On a recent afternoon, between embroidery class and preparing dinner, about 10 of the inmates told their stories. As with those living in shelters, they were allowed to be interviewed on the condition that their full names and faces not be revealed.
Many gave convoluted and semi-coherent accounts of family abuse, forced marriages, love affairs, rebellious behavior or vengeful violence. But there were several tragic common threads.
All of the detainees had endured harsh treatment and crushing dilemmas they were far too young to handle. And most of them had taken daring or desperate paths to escape — running away with young men, trusting unscrupulous strangers, stealing money from home.
Narany, 17, wept into her blue head scarf as she told of being married at 15 and bearing a son, then being forcibly divorced and married off for a second time to an older man she did not like. She ran away with her former husband, got caught and is now serving four years in prison for adultery.

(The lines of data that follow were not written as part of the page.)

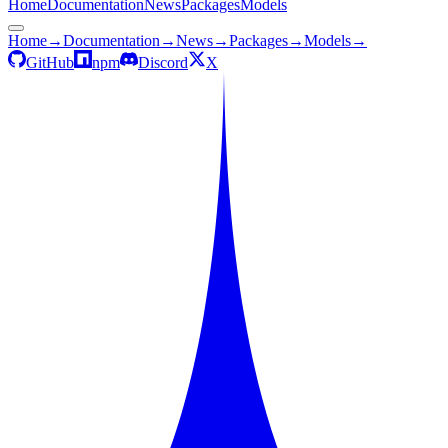
Home
Documentation
News
Packages
Models
Home
→
Documentation
→
News
→
Packages
→
Models
→
GitHub
npm
Discord
X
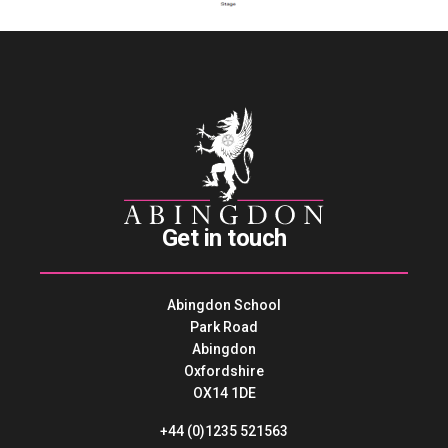
Get in touch
Abingdon School
Park Road
Abingdon
Oxfordshire
OX14 1DE
+44 (0)1235 521563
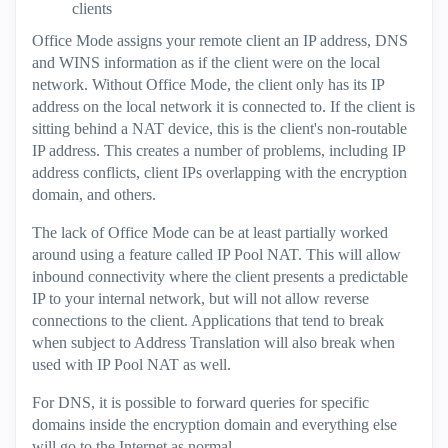
clients
Office Mode assigns your remote client an IP address, DNS
and WINS information as if the client were on the local
network. Without Office Mode, the client only has its IP
address on the local network it is connected to. If the client is
sitting behind a NAT device, this is the client's non-routable
IP address. This creates a number of problems, including IP
address conflicts, client IPs overlapping with the encryption
domain, and others.
The lack of Office Mode can be at least partially worked
around using a feature called IP Pool NAT. This will allow
inbound connectivity where the client presents a predictable
IP to your internal network, but will not allow reverse
connections to the client. Applications that tend to break
when subject to Address Translation will also break when
used with IP Pool NAT as well.
For DNS, it is possible to forward queries for specific
domains inside the encryption domain and everything else
will go to the Internet as normal.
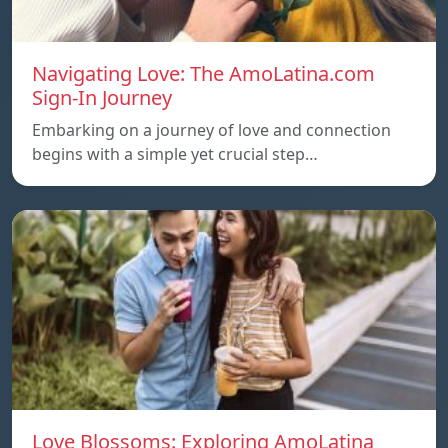
Navigating Love: The AmoLatina.com
Sign-In Journey
Embarking on a journey of love and connection
begins with a simple yet crucial step…
Love Blossoms: Exploring AmoLatina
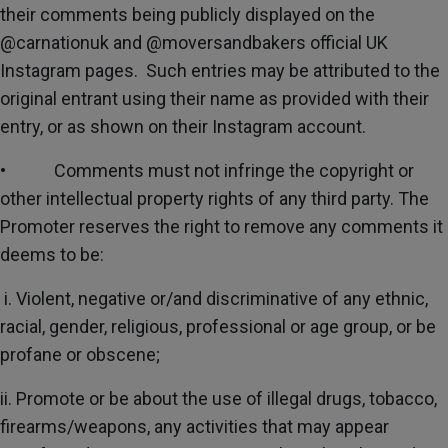
their comments being publicly displayed on the
@carnationuk and @moversandbakers official UK
Instagram pages. Such entries may be attributed to the
original entrant using their name as provided with their
entry, or as shown on their Instagram account.
• Comments must not infringe the copyright or
other intellectual property rights of any third party. The
Promoter reserves the right to remove any comments it
deems to be:
i. Violent, negative or/and discriminative of any ethnic,
racial, gender, religious, professional or age group, or be
profane or obscene;
ii. Promote or be about the use of illegal drugs, tobacco,
firearms/weapons, any activities that may appear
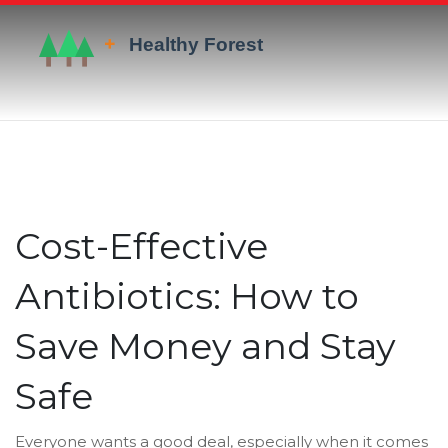
Cost-Effective
Antibiotics: How to
Save Money and Stay
Safe
Everyone wants a good deal, especially when it comes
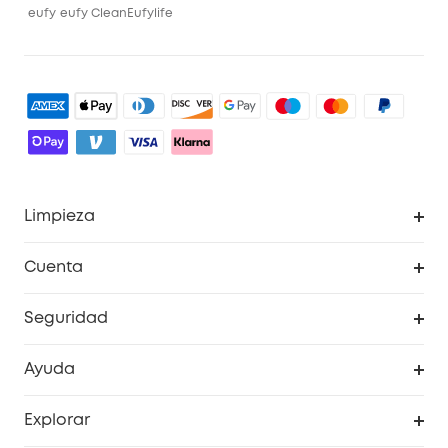
eufy
eufy Clean
Eufylife
Limpieza
Explorar todo
Cuenta
RoboVac
Pedidos
Seguridad
Accesorios limpieza
Programa de Recompensas de eufyCréditos
Cámaras de seguridad
Ayuda
Video Timbres
Cancelar pedido
Explorar
Cámaras con luces
Centro de ayuda inteligente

Ruma, also 17, said that when she was in seventh grade she was taken out of school and ordered to marry a man who already had a wife and three children and who used her as a servant. A policeman took pity on her and they ran away together. Now, she is serving a jail term for adultery and theft. “I don’t want to go home and I don’t want to be married. I just want to be free,” she said, sobbing.
On a bunk bed in one corner, a girl was playing with something. It was a tiny bird she had tied to a string, and it fluttered frantically as it tried to escape. She had also fled an unwanted marriage, becoming involved with a boy and getting arrested.
“My family wants to come for me, and they will have a big meeting about me,” she said in a flat voice, looking down at the bird. She had once summoned the nerve to escape an unhappy fate, but now she was resigned.
“I don’t care what happens to me anymore,” she said. “I have shamed them and I have to accept what they decide, even if they decide to kill me.”